Exams in the Time of Covid

Not an online examination

With two weeks of teaching to go before the Christmas break in Maynooth we now have a settled plan for our January examinations in the Department of Theoretical Physics. We have decided that all our examinations will be done online, as we have done for all cycles of examinations since May 2020.

It seems that most other third-level education institutions – certainly the “traditional” universities have their examinations in December. At NUI Galway, for example, the examination session starts tomorrow (Monday 6th December) and their examinations will be on campus, despite the objections of the Students’ Union. This is also the case at Trinity College and University College Dublin, though University College Cork is doing most of its December exams online.

Our original plan at Maynooth was to have examinations on campus in January and some students were unhappy at the decision to revert to online examinations. The representations I heard from students in the Department of Theoretical Physics all gave the same reason: that online examinations are more difficult than on-campus examinations. I think this is the opposite of what students in other disciplines might think, but our online assessments focus to a greater extent on problem-solving tasks than the on-campus examinations, which means they are more difficult to do by rote learning and regurgitation.

An open-book exam is obviously easier if it simply requires students to look things up in their notes, textbooks or the web. Such an assessment would not only be easier, but also in my view absolutely pointless. Indeed, any exam, whether online or not, that requires students to use their brains only as memory devices is basically worthless. So our approach is to concentrate on the application of principles learned rather than bookwork.

Anyway, back to the on-campus versus on-line issue. I think campus exam venues, if arranged sufficiently carefully, need not be in themselves be places of high risk for Covid-19 risk, but large numbers of students will have to travel to and from them at the same time, largely on public transport, and there will also be a significant amount of milling around before and after. Large lectures (in the case of Maynooth this means over 250) are being delivered online at all Irish universities and exam halls will frequently have to hold greater numbers than that.
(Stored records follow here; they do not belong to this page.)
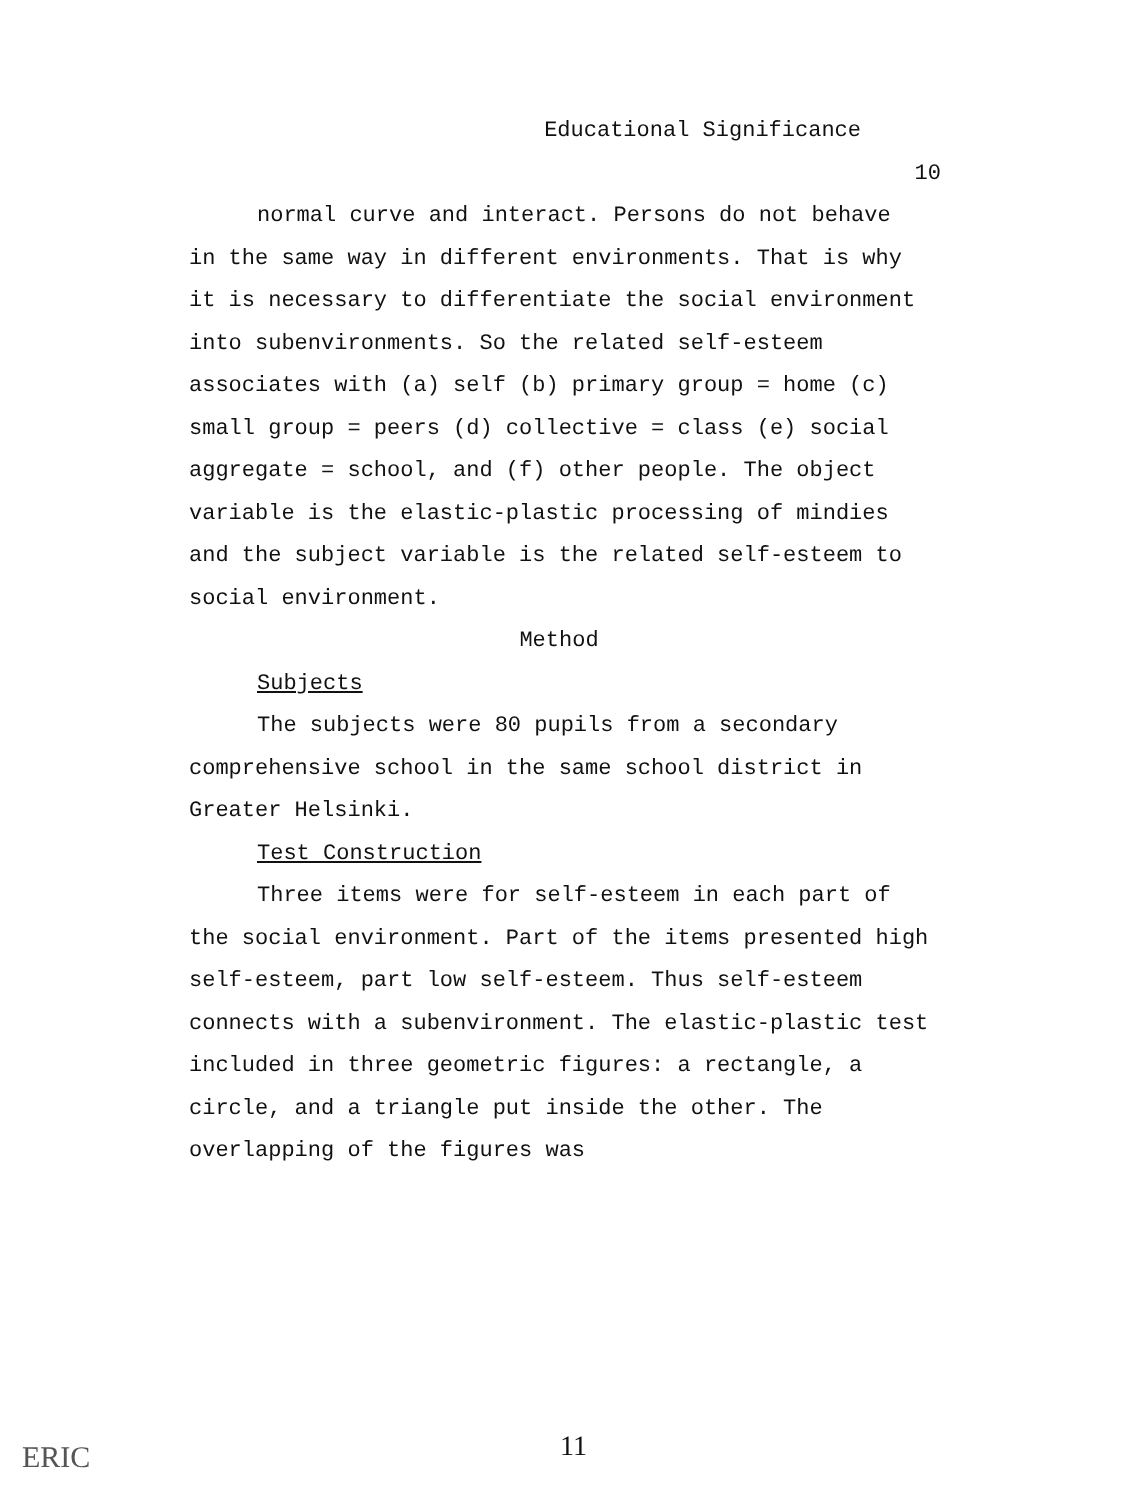Educational Significance
10
normal curve and interact. Persons do not behave in the same way in different environments. That is why it is necessary to differentiate the social environment into subenvironments. So the related self-esteem associates with (a) self (b) primary group = home (c) small group = peers (d) collective = class (e) social aggregate = school, and (f) other people. The object variable is the elastic-plastic processing of mindies and the subject variable is the related self-esteem to social environment.
Method
Subjects
The subjects were 80 pupils from a secondary comprehensive school in the same school district in Greater Helsinki.
Test Construction
Three items were for self-esteem in each part of the social environment. Part of the items presented high self-esteem, part low self-esteem. Thus self-esteem connects with a subenvironment. The elastic-plastic test included in three geometric figures: a rectangle, a circle, and a triangle put inside the other. The overlapping of the figures was
11
ERIC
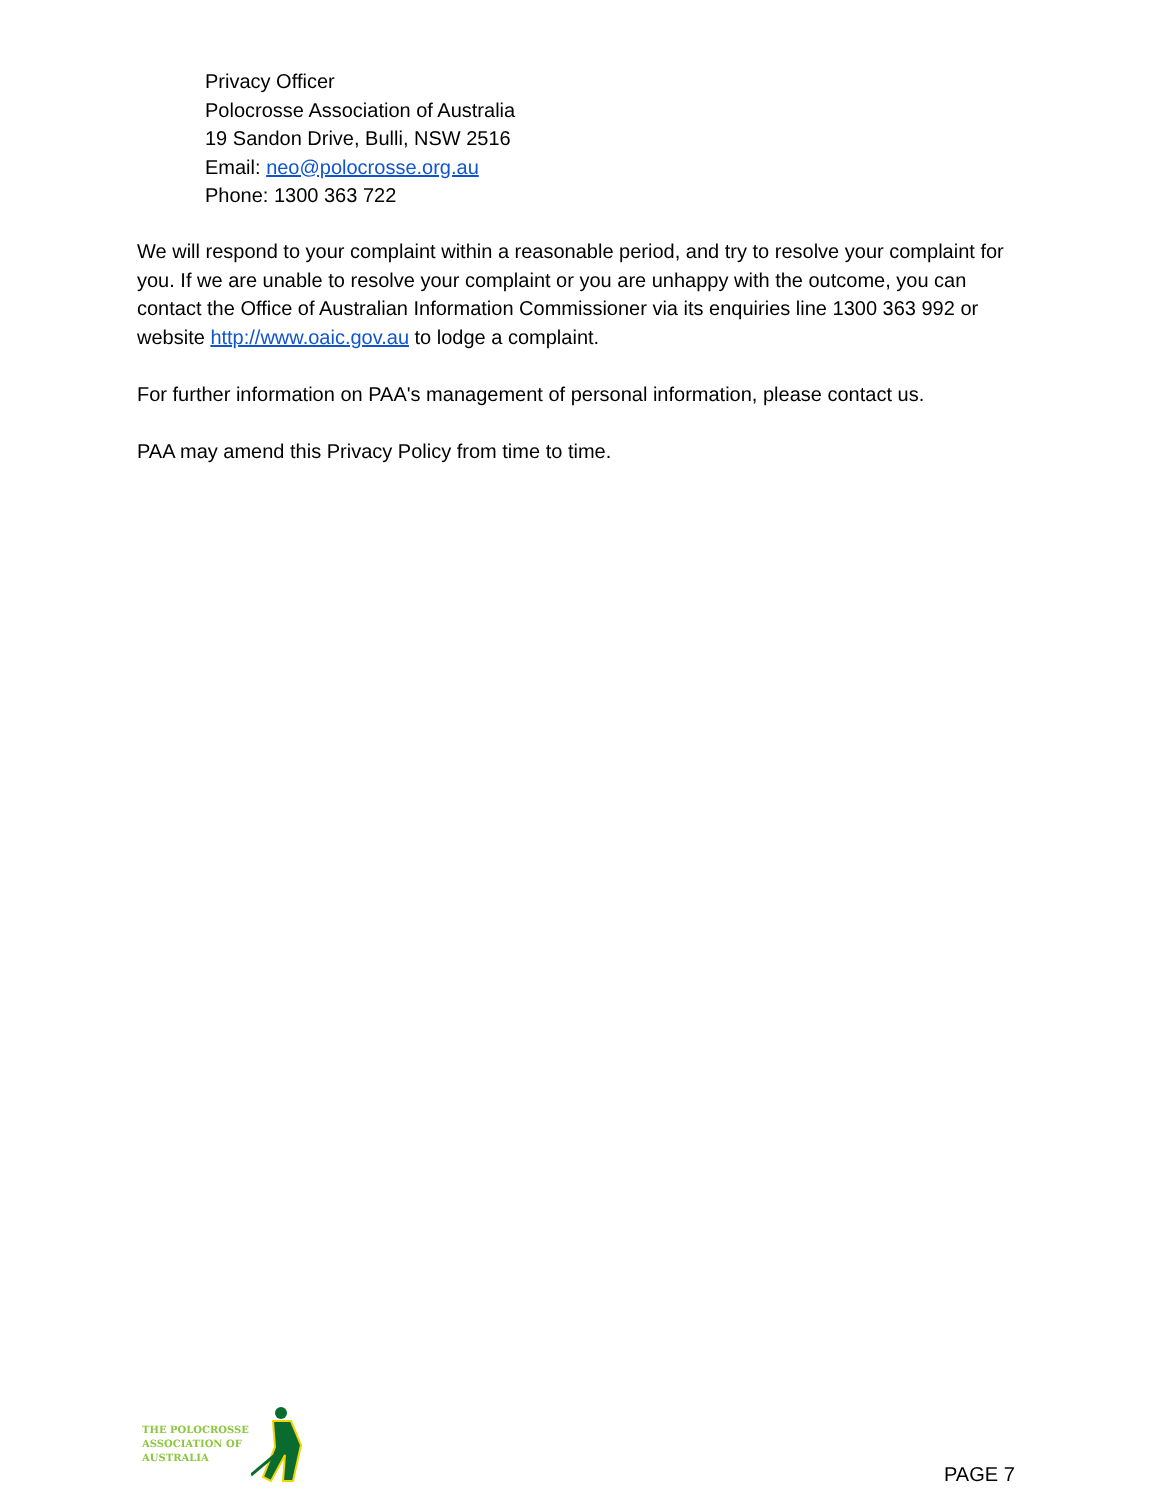Privacy Officer
Polocrosse Association of Australia
19 Sandon Drive, Bulli, NSW 2516
Email: neo@polocrosse.org.au
Phone: 1300 363 722
We will respond to your complaint within a reasonable period, and try to resolve your complaint for you. If we are unable to resolve your complaint or you are unhappy with the outcome, you can contact the Office of Australian Information Commissioner via its enquiries line 1300 363 992 or website http://www.oaic.gov.au to lodge a complaint.
For further information on PAA's management of personal information, please contact us.
PAA may amend this Privacy Policy from time to time.
THE POLOCROSSE
ASSOCIATION OF
AUSTRALIA
PAGE 7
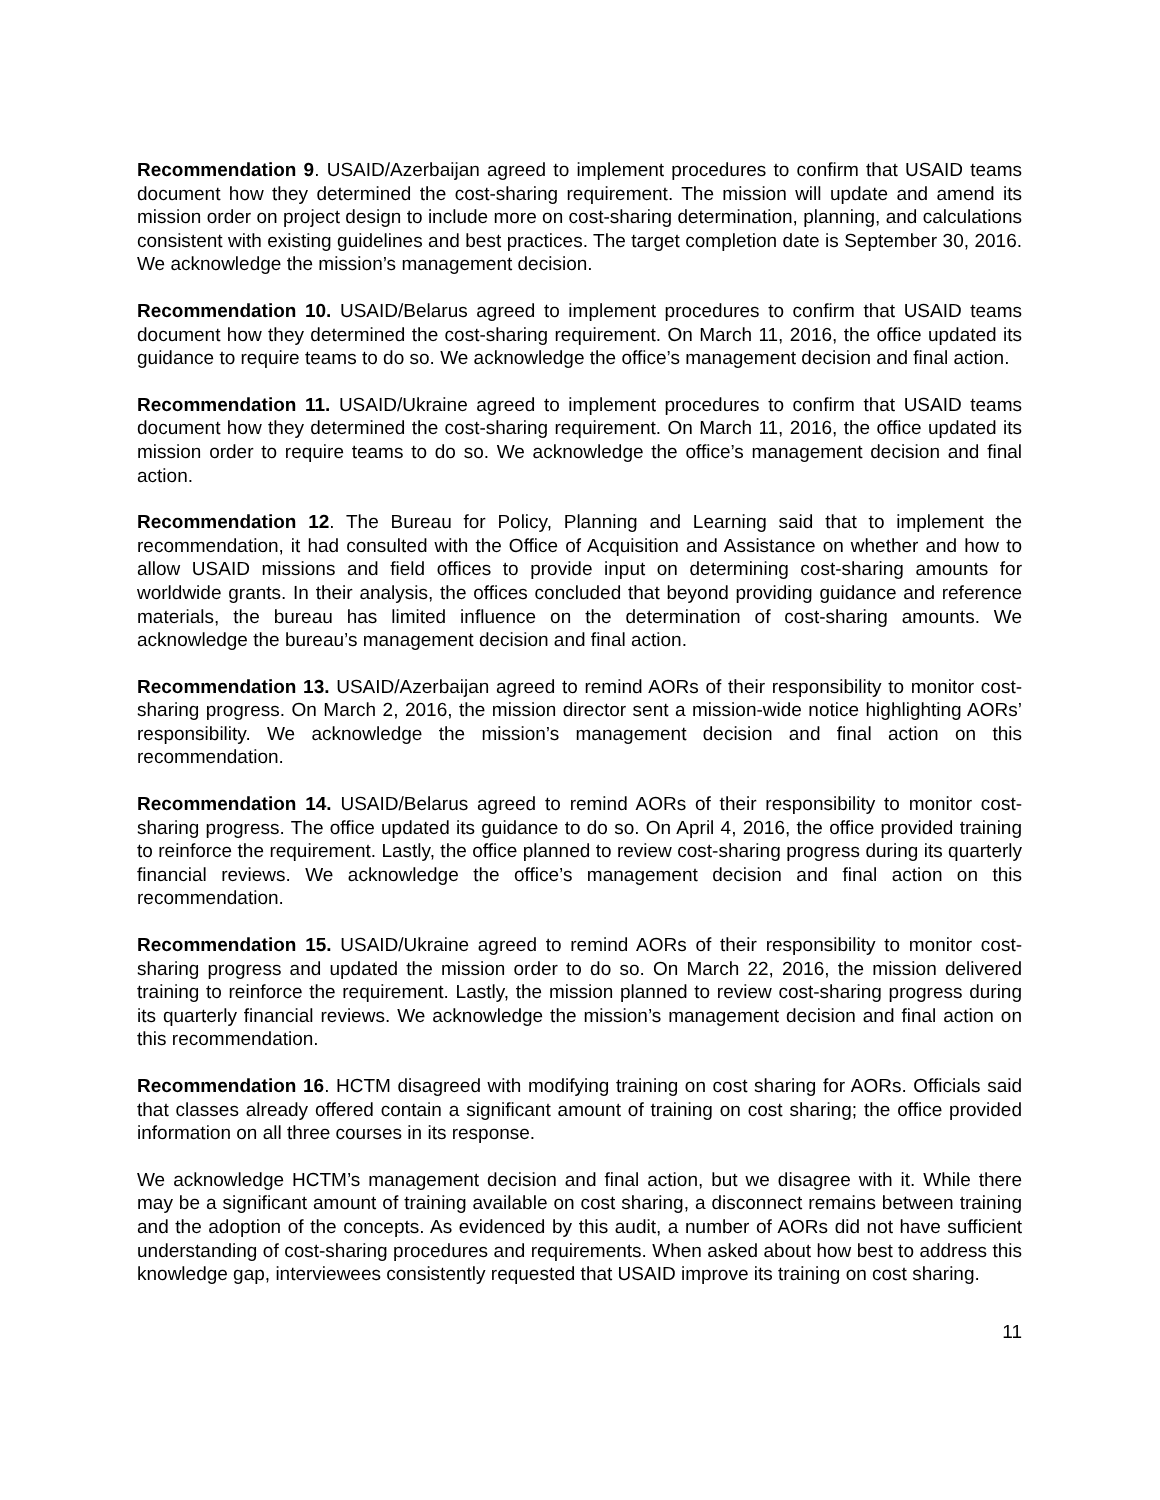Recommendation 9. USAID/Azerbaijan agreed to implement procedures to confirm that USAID teams document how they determined the cost-sharing requirement. The mission will update and amend its mission order on project design to include more on cost-sharing determination, planning, and calculations consistent with existing guidelines and best practices. The target completion date is September 30, 2016. We acknowledge the mission’s management decision.
Recommendation 10. USAID/Belarus agreed to implement procedures to confirm that USAID teams document how they determined the cost-sharing requirement. On March 11, 2016, the office updated its guidance to require teams to do so. We acknowledge the office’s management decision and final action.
Recommendation 11. USAID/Ukraine agreed to implement procedures to confirm that USAID teams document how they determined the cost-sharing requirement. On March 11, 2016, the office updated its mission order to require teams to do so. We acknowledge the office’s management decision and final action.
Recommendation 12. The Bureau for Policy, Planning and Learning said that to implement the recommendation, it had consulted with the Office of Acquisition and Assistance on whether and how to allow USAID missions and field offices to provide input on determining cost-sharing amounts for worldwide grants. In their analysis, the offices concluded that beyond providing guidance and reference materials, the bureau has limited influence on the determination of cost-sharing amounts. We acknowledge the bureau’s management decision and final action.
Recommendation 13. USAID/Azerbaijan agreed to remind AORs of their responsibility to monitor cost-sharing progress. On March 2, 2016, the mission director sent a mission-wide notice highlighting AORs’ responsibility. We acknowledge the mission’s management decision and final action on this recommendation.
Recommendation 14. USAID/Belarus agreed to remind AORs of their responsibility to monitor cost-sharing progress. The office updated its guidance to do so. On April 4, 2016, the office provided training to reinforce the requirement. Lastly, the office planned to review cost-sharing progress during its quarterly financial reviews. We acknowledge the office’s management decision and final action on this recommendation.
Recommendation 15. USAID/Ukraine agreed to remind AORs of their responsibility to monitor cost-sharing progress and updated the mission order to do so. On March 22, 2016, the mission delivered training to reinforce the requirement. Lastly, the mission planned to review cost-sharing progress during its quarterly financial reviews. We acknowledge the mission’s management decision and final action on this recommendation.
Recommendation 16. HCTM disagreed with modifying training on cost sharing for AORs. Officials said that classes already offered contain a significant amount of training on cost sharing; the office provided information on all three courses in its response.
We acknowledge HCTM’s management decision and final action, but we disagree with it. While there may be a significant amount of training available on cost sharing, a disconnect remains between training and the adoption of the concepts. As evidenced by this audit, a number of AORs did not have sufficient understanding of cost-sharing procedures and requirements. When asked about how best to address this knowledge gap, interviewees consistently requested that USAID improve its training on cost sharing.
11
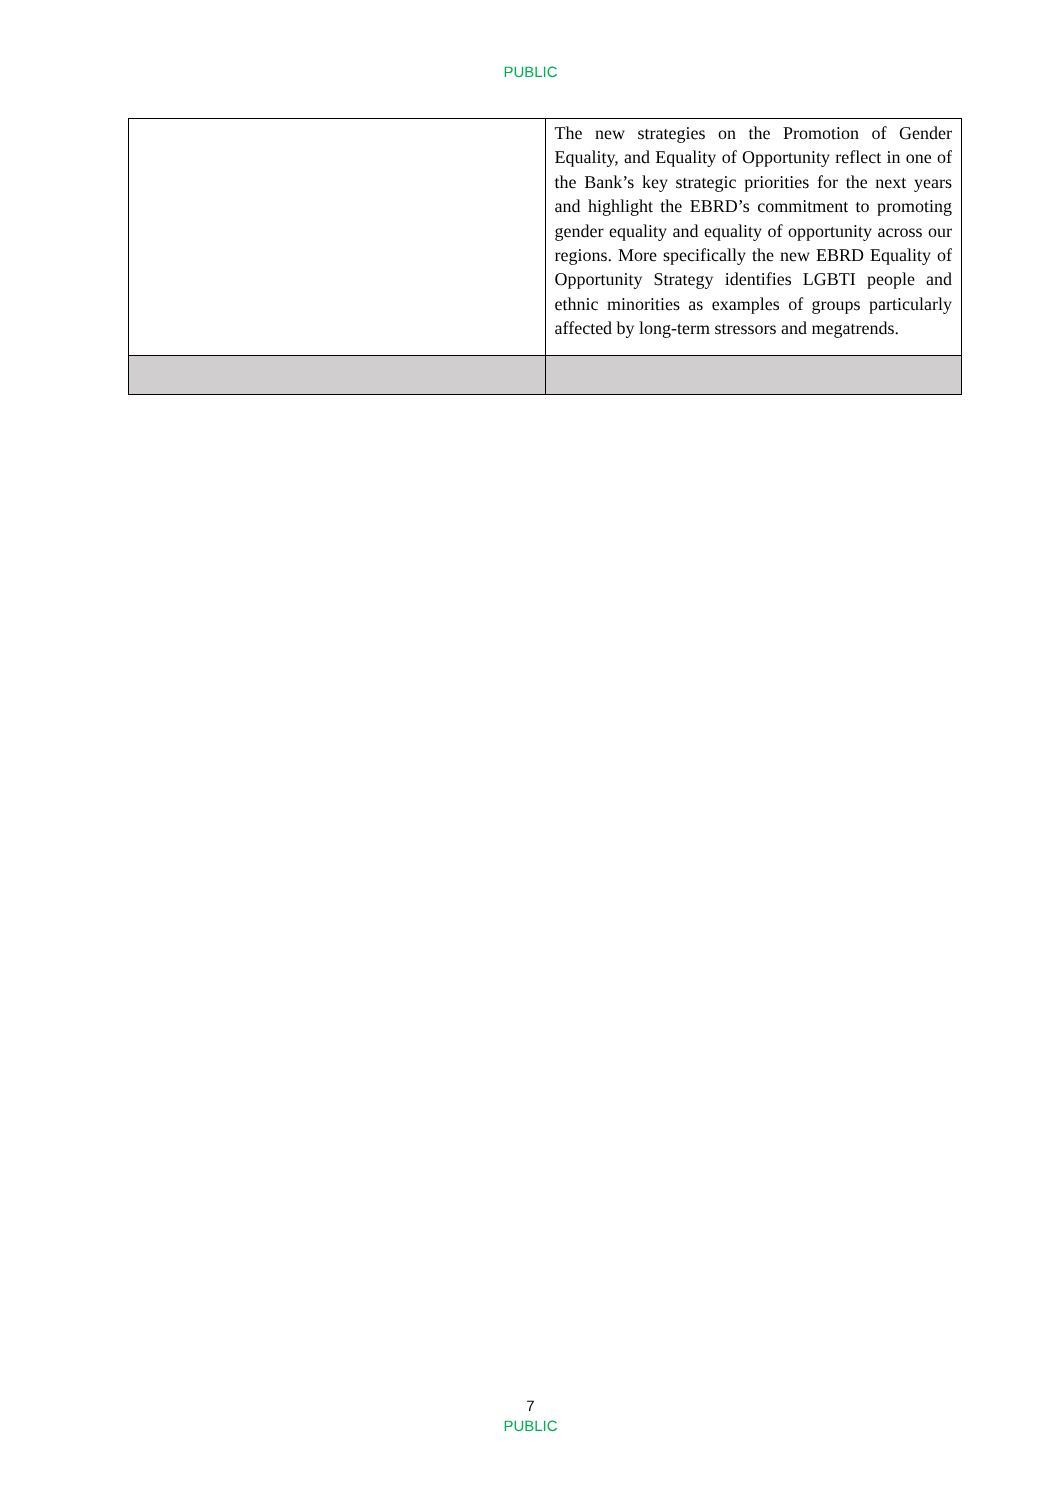PUBLIC
| | The new strategies on the Promotion of Gender Equality, and Equality of Opportunity reflect in one of the Bank’s key strategic priorities for the next years and highlight the EBRD’s commitment to promoting gender equality and equality of opportunity across our regions. More specifically the new EBRD Equality of Opportunity Strategy identifies LGBTI people and ethnic minorities as examples of groups particularly affected by long-term stressors and megatrends. |
7
PUBLIC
It therefore seems to me rather inconsistent to insist on having large exams in person.

Finally, I’ll just note that all my colleagues (lecturers and tutors) are reporting a drop-off in student attendance at lectures and tutorials.  Last Friday the campus was extremely quiet, and I had only about half the expected class in my Vector Calculus lecture. This happens a bit in a “normal” year towards the end of term but is more marked this time round. I’m not surprised at it. With around 5000 new Covid cases per day I think many students are anxious not about lectures but about travelling on public transport and having to wait about on campus outside in the cold. I have been recording all my lectures this term and I don’t mind if students choose to view them remotely. Although we’re still officially teaching on campus, in practice many students are doing their learning online.